#### [About this task]
Search the entries for the word "took". Copy each line in which it is found.

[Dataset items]
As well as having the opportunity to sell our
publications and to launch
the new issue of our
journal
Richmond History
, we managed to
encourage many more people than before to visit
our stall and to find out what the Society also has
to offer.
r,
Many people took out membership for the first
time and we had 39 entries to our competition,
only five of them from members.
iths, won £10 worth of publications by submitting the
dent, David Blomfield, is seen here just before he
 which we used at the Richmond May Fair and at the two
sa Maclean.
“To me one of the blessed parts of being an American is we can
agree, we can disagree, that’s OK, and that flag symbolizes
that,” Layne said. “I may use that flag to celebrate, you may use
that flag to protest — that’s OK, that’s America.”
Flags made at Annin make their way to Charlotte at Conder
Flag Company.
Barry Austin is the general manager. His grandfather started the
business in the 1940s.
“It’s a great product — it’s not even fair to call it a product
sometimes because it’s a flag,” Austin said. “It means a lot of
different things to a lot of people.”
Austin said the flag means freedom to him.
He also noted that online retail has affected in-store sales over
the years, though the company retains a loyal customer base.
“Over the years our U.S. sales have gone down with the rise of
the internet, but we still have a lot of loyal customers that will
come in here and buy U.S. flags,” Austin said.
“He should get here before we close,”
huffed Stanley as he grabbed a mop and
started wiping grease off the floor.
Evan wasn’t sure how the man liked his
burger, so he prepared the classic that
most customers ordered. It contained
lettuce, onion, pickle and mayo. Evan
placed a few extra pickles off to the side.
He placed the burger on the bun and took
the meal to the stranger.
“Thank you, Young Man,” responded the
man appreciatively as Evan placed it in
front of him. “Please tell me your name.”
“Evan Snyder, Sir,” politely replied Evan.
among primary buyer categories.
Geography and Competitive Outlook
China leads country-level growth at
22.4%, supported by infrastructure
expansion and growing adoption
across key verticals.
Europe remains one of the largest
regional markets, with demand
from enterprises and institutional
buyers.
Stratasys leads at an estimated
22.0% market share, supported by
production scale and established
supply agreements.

--

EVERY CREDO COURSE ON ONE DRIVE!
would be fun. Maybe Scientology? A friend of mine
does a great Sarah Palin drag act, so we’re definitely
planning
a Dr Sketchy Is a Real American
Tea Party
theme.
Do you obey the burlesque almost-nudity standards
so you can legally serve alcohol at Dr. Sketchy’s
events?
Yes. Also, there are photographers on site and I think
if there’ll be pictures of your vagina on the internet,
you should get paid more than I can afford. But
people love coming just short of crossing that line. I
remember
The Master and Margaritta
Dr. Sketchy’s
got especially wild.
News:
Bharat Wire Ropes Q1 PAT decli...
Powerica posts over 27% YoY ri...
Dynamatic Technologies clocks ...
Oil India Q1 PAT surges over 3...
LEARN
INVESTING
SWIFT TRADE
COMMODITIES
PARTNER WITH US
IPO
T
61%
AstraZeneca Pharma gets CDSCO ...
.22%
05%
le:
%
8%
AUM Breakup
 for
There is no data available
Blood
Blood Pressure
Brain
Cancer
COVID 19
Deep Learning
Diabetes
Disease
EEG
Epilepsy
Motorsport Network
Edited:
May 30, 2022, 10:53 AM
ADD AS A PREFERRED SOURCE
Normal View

--

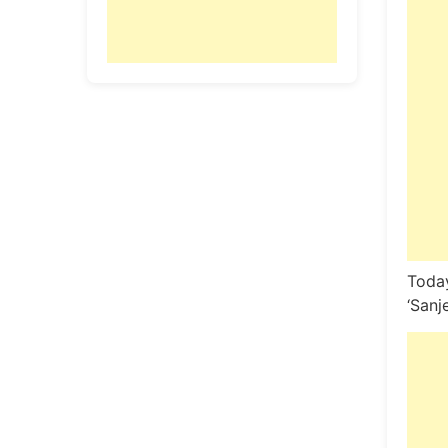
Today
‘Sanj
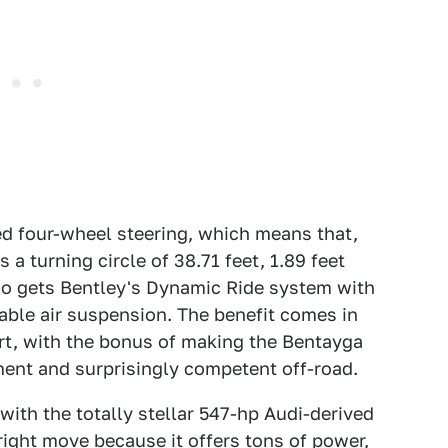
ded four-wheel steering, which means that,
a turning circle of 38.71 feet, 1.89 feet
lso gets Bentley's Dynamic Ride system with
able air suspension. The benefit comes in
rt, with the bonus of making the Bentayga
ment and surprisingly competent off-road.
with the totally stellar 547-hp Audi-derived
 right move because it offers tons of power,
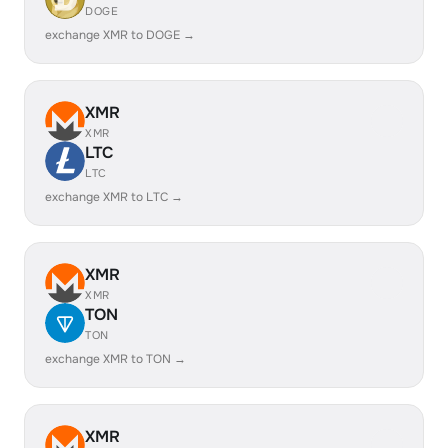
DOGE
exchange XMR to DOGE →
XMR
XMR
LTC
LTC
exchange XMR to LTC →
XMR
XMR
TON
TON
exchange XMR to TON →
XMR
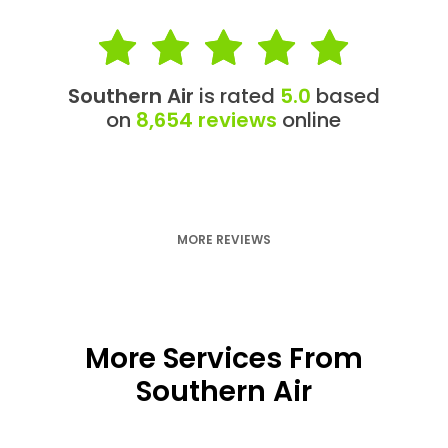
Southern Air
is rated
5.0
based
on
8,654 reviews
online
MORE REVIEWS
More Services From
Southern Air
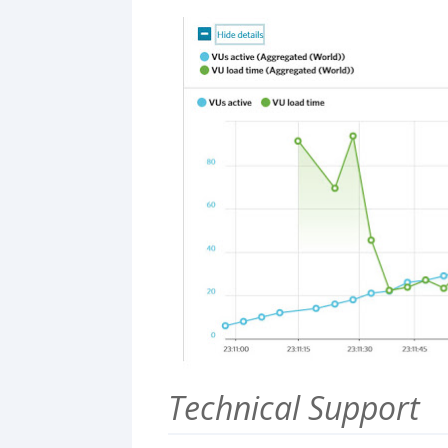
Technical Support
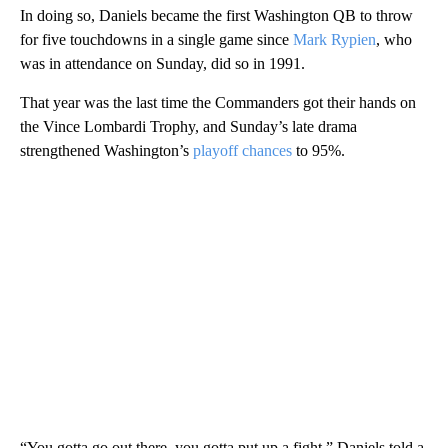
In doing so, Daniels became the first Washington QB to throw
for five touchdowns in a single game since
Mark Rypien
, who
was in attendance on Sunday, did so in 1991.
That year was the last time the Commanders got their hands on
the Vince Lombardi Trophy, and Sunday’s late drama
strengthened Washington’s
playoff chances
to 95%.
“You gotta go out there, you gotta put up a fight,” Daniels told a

#### [Reply]
Many people took out membership for the first
He placed the burger on the bun and took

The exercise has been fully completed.